Luiz e a mãe, Socorro Benjamin, no dia de sua despedida (Foto: arquivo pessoal).
Luiz e a mãe, Socorro Benjamin, no dia de sua despedida (Foto: arquivo pessoal).

Ele se formou em Tecnologia em Secretariado em 2024, e com a aprovação no mestrado em administração, na Universidade Estadual de Maringá, ele partiu. “No dia que fui, tive bastante pessoas que me acompanharam até o aeroporto, estar ali ainda não parecia real, mas estava acontecendo e foi então que a ficha caiu”, relembra.

O Censo 2022 mostra que o Amapá é o terceiro estado com população mais jovem do país, com idade média de 27 anos. É justamente essa juventude a que mais deixa o território. Grande parte dos migrantes são pessoas em idade universitária ou em busca de emprego que o mercado local não oferece.

A experiência de Luiz se assemelha à de Iuana. “Acredito que o mais difícil foi a questão de não ter minha base afetiva aqui. Chegar em casa e não ter minha amiga para conversar ou no fim de semana não ter como ir ver meus pais, irmãos, sobrinha e cunhadas. Tudo isso foi difícil de se adaptar, de acreditar que estava sozinho ali”, explica.

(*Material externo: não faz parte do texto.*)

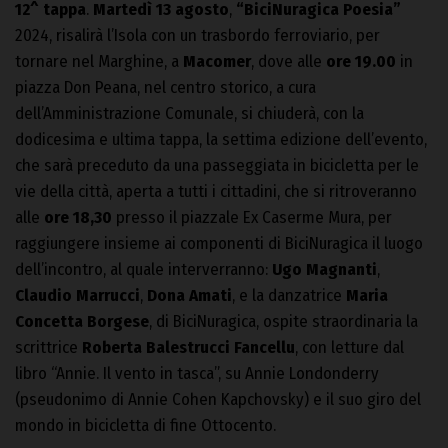
12^ tappa
.
Martedì 13 agosto
,
“BiciNuragica Poesia”
2024, risalirà l’Isola con un trasbordo ferroviario, per
tornare nel Marghine, a
Macomer
, dove alle
ore 19.00
in
piazza Don Peana, nel centro storico, a cura
dell’Amministrazione Comunale, si chiuderà, con la
dodicesima e ultima tappa, la settima edizione dell’evento,
che sarà preceduto da una passeggiata in bicicletta per le
vie della città, aperta a tutti i cittadini, che si ritroveranno
alle
ore 18,30
presso il piazzale Ex Caserme Mura, per
raggiungere insieme ai componenti di BiciNuragica il luogo
dell’incontro, al quale interverranno:
Ugo Magnanti
,
Claudio Marrucci
,
Dona Amati
, e la danzatrice
Maria
Concetta Borgese
, di BiciNuragica, ospite straordinaria la
scrittrice
Roberta Balestrucci Fancellu
, con letture dal
libro “Annie. Il vento in tasca”, su Annie Londonderry
(pseudonimo di Annie Cohen Kapchovsky) e il suo giro del
mondo in bicicletta di fine Ottocento.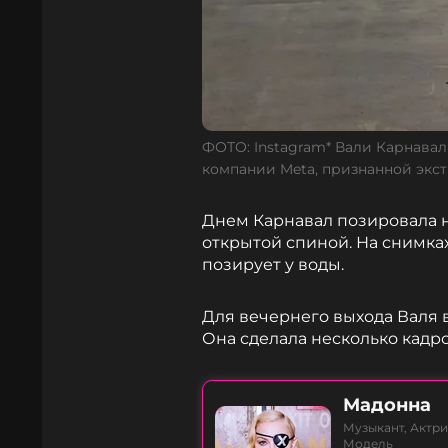
ФОТО: Instagram* Вали Карнавал
компании Meta, признанной экс
Днем Карнавал позировала н
открытой спиной. На снимках
позирует у воды.
Для вечернего выхода Валя 
Она сделала несколько кадро
Мадонна
Музыкант, Актри
Модель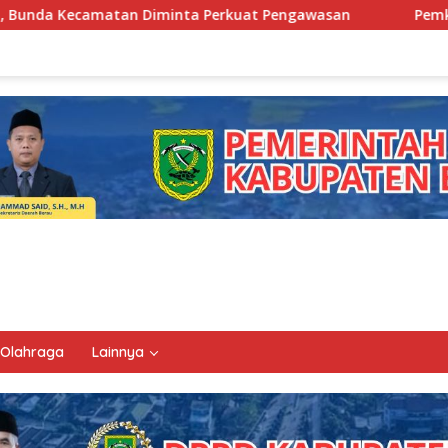
a Perkuat Pengawasan
Pemkab Berau Siapkan Regeneras
Olahraga
Lainnya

A migração de jovens pode significar uma transformação sociodemográfica para o Amapá no futuro. “Isso vai impactar no crescimento. Por isso que a gente tinha antes uma estimativa de alcançar um milhão de habitantes por volta de 2046. Hoje a gente já espera que em 2045 comece a reduzir a população no Amapá. Isso com os dados que temos hoje”, comenta Joel Lima.

O geógrafo aponta que esses impactos modelam as políticas públicas que serão pensadas pelos governos. “Quando a gente fala em impacto, não necessariamente é ruim, porque, por exemplo, se você estimava que ia precisar de vagas de creche para 60 mil crianças e agora você precisa só de 40 ou 50 mil, significa que vai precisar fazer menos investimento. Então é importante saber dessas informações para investir adequadamente”, destaca.

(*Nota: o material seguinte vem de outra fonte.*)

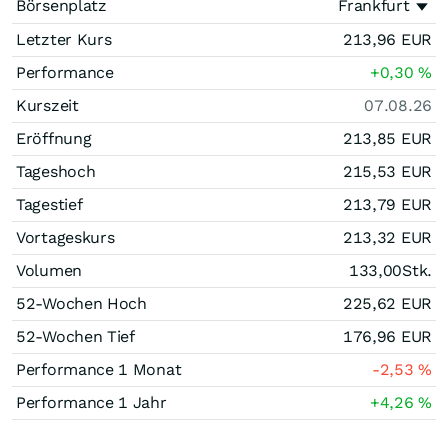
Börsenplatz
Frankfurt
Letzter Kurs
213,96
EUR
Performance
+0,30
%
Kurszeit
07.08.26
Eröffnung
213,85
EUR
Tageshoch
215,53
EUR
Tagestief
213,79
EUR
Vortageskurs
213,32
EUR
Volumen
133,00
Stk.
52-Wochen Hoch
225,62
EUR
52-Wochen Tief
176,96
EUR
Performance 1 Monat
-2,53
%
Performance 1 Jahr
+4,26
%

Alessandra Vales acredita que a migração pode significar alteração na produtividade amapaense. “Poderia ser uma mão de obra que traria benefícios econômicos para o Amapá”, explica.

Apesar de não ter dados específicos por faixa etária, o IBGE considera a maioria de migrantes interestaduais como “pessoas em idade economicamente ativa”. Entre eles, 31,5% têm de 20 a 29 anos, e 19,8% de 30 a 39 anos.

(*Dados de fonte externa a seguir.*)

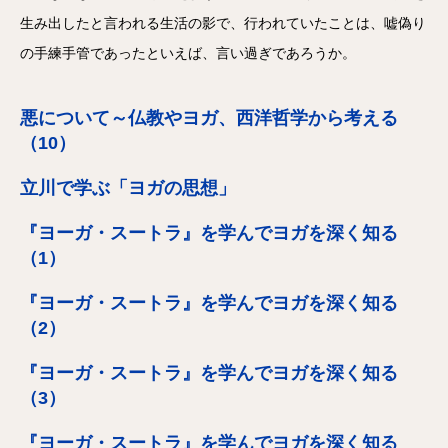
生み出したと言われる生活の影で、行われていたことは、嘘偽り
の手練手管であったといえば、言い過ぎであろうか。
悪について～仏教やヨガ、西洋哲学から考える
（10）
立川で学ぶ「ヨガの思想」
『ヨーガ・スートラ』を学んでヨガを深く知る
（1）
『ヨーガ・スートラ』を学んでヨガを深く知る
（2）
『ヨーガ・スートラ』を学んでヨガを深く知る
（3）
『ヨーガ・スートラ』を学んでヨガを深く知る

No entanto, os projetos econômicos no Amapá podem influenciar fortemente na vinda de novos habitantes. “No censo de 2030 já pode mudar porque está tendo um movimento de possível crescimento da migração para o Amapá”, detalha Joel.

Até lá, cada barco que parte do porto de Santana ou avião que decola de Macapá, o Amapá perde mais do que números em tabelas, perde histórias, laços e futuros possíveis. Os dados do Censo de 2022 revelam um alerta e uma reflexão: é possível permanecer no estado?

As vozes de Laura, Iuana, Luiz e tantos outros amapaenses lembram que a migração não é somente estatística. “A sensação é de estar sozinho. Mas espero um dia retornar e retribuir todo esforço que fizeram por mim”, sonha Luiz.